As squashfs is often used on heavily storage constrained systems, it offers quite extensive modularity on the source level - compression algorithms can be enabled/ disabled at build time as needed. For OpenWrt's kernel in general, only SQUASHFS_XZ is enabled and all alternative compressors deactivated (zlib, lzo, lz4, lzma), you would have to changes its configuration and rebuild OpenWrt to change that.
tl;dr: SQUASHFS_ZSTD is not supported by OpenWrt at this point, at least not by official images and without manually changing the build configuration.
Most of the time, when OpenWrt custom kernel complains about some missing component, it should be solved easily by installing the kernel module. Do you know why kmod-lib-zstd does not solve the issue? In other word, why is it impossible to add support for zstd based SquashFS via kernel modules?

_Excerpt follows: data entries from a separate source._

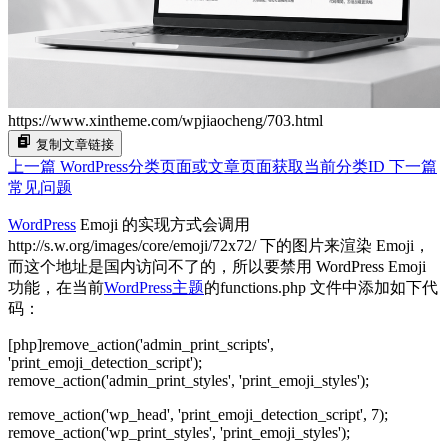
https://www.xintheme.com/wpjiaocheng/703.html
复制文章链接
上一篇
WordPress分类页面或文章页面获取当前分类ID
下一篇
常见问题
WordPress
Emoji 的实现方式会调用
http://s.w.org/images/core/emoji/72x72/ 下的图片来渲染 Emoji，
而这个地址是国内访问不了的，所以要禁用 WordPress Emoji
功能，在当前
WordPress主题
的functions.php 文件中添加如下代
码：
[php]remove_action('admin_print_scripts',
'print_emoji_detection_script');
remove_action('admin_print_styles', 'print_emoji_styles');
remove_action('wp_head', 'print_emoji_detection_script', 7);
remove_action('wp_print_styles', 'print_emoji_styles');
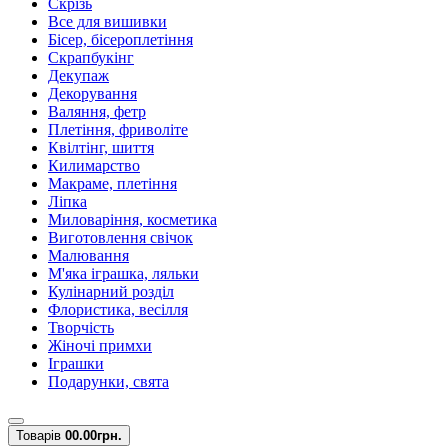
Скрізь
Все для вишивки
Бісер, бісероплетіння
Скрапбукінг
Декупаж
Декорування
Валяння, фетр
Плетіння, фриволіте
Квілтінг, шиття
Килимарство
Макраме, плетіння
Ліпка
Миловаріння, косметика
Виготовлення свічок
Малювання
М'яка іграшка, ляльки
Кулінарний розділ
Флористика, весілля
Творчість
Жіночі примхи
Іграшки
Подарунки, свята
Товарів
0
0.00грн.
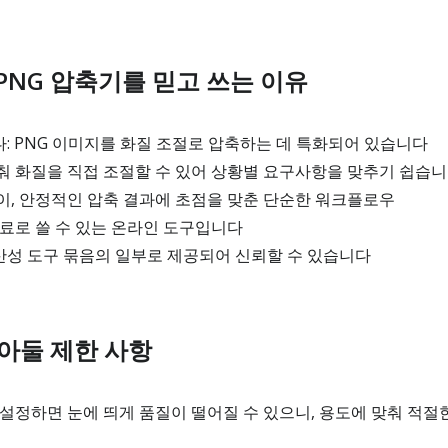
PNG 압축기를 믿고 쓰는 이유
: PNG 이미지를 화질 조절로 압축하는 데 특화되어 있습니다
춰 화질을 직접 조절할 수 있어 상황별 요구사항을 맞추기 쉽습
이, 안정적인 압축 결과에 초점을 맞춘 단순한 워크플로우
료로 쓸 수 있는 온라인 도구입니다
생산성 도구 묶음의 일부로 제공되어 신뢰할 수 있습니다
아둘 제한 사항
설정하면 눈에 띄게 품질이 떨어질 수 있으니, 용도에 맞춰 적절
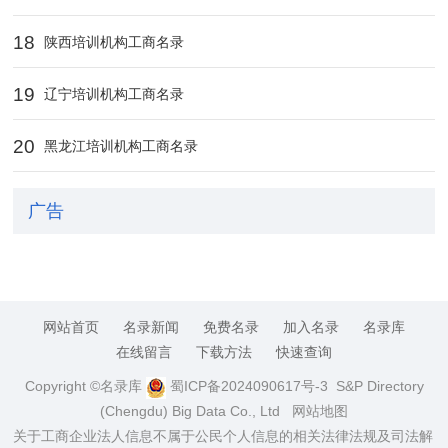
18
陕西培训机构工商名录
19
辽宁培训机构工商名录
20
黑龙江培训机构工商名录
广告
网站首页
名录新闻
免费名录
加入名录
名录库
在线留言
下载方法
快速查询
Copyright ©名录库
蜀ICP备2024090617号-3
S&P Directory
(Chengdu) Big Data Co., Ltd
网站地图
关于工商企业法人信息不属于公民个人信息的相关法律法规及司法解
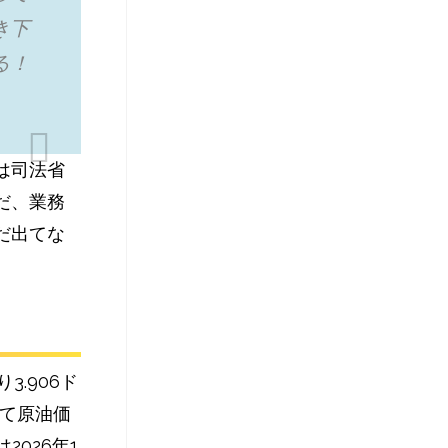
き下
る！
は司法省
だ、業務
だ出てな
.906ド
て原⁠油価
026年1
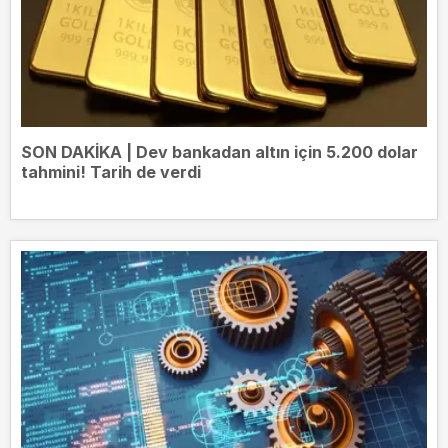
SON DAKİKA | Dev bankadan altın için 5.200 dolar
tahmini! Tarih de verdi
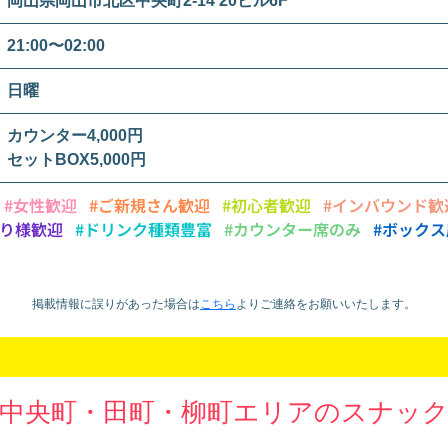
岡山県岡山市北区中央町2-14 20ビル6F
21:00〜02:00
日曜
カウンター4,000円
セットBOX5,000円
#女性歓迎
#ご新規さん歓迎
#初心者歓迎
#インバウンド歓
とり様歓迎
#ドリンク種類豊富
#カウンター席のみ
#ボック
掲載情報に誤りがあった場合は
こちら
より
ご連絡をお願いいたします。
中央町・田町・柳町エリアのスナッ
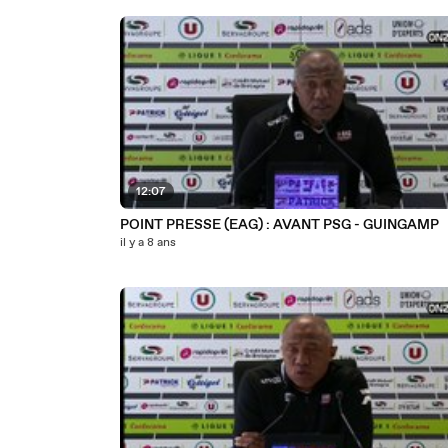
12:07
POINT PRESSE (EAG) : AVANT PSG - GUINGAMP
il y a 8 ans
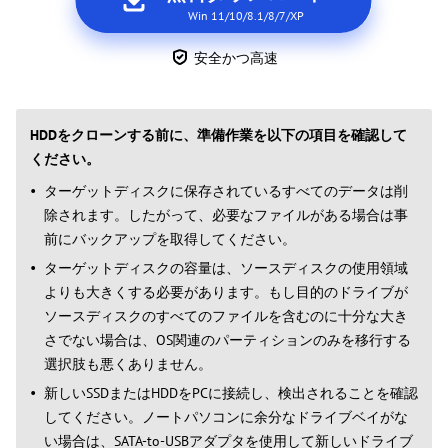
Win 11/10/8.1/8/7/XP
安全かつ高速
HDDをクローンする前に、準備作業を以下の項目を確認して
ください。
ターゲットディスクに保存されているすべてのデータは削
除されます。したがって、必要なファイルがある場合は事
前にバックアップを取得してください。
ターゲットディスクの容量は、ソースディスクの使用領域
よりも大きくする必要があります。もし目的のドライブが
ソースディスクのすべてのファイルを含むのに十分な大き
さでない場合は、OS関連のパーティションのみを移行する
選択肢も悪くありません。
新しいSSDまたはHDDをPCに接続し、検出されることを確認
してください。ノートパソコンに余分なドライブベイがな
い場合は、SATA-to-USBアダプタを使用して新しいドライブ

Because squashfs doesn't care about the presence of that library. The squashfs kernel module can only be configured at buildtime which compressors it's supposed to support, all or only a subset of the potential ones. A general purpose linux distribution tends to enable all of them, for size reasons, OpenWrt is more picky and enabled xz exclusively. As this needs to be decided at build-time, only one squashfs module can be available, with its build-time decided feature set - it is not possible to offer individual (hypothetical) kmod-squashfs-xz, kmod-squashfs-zstd, kmod-squashfs-lzo, kmod-squashfs-lz4 or kmod-squashfs-all packages, there can only be one squashfs module (and for OpenWrt, it's built statically into the kernel, as it's among the first features that must be available to boot, without an initramfs available), and in OpenWrt, that only speaks xz.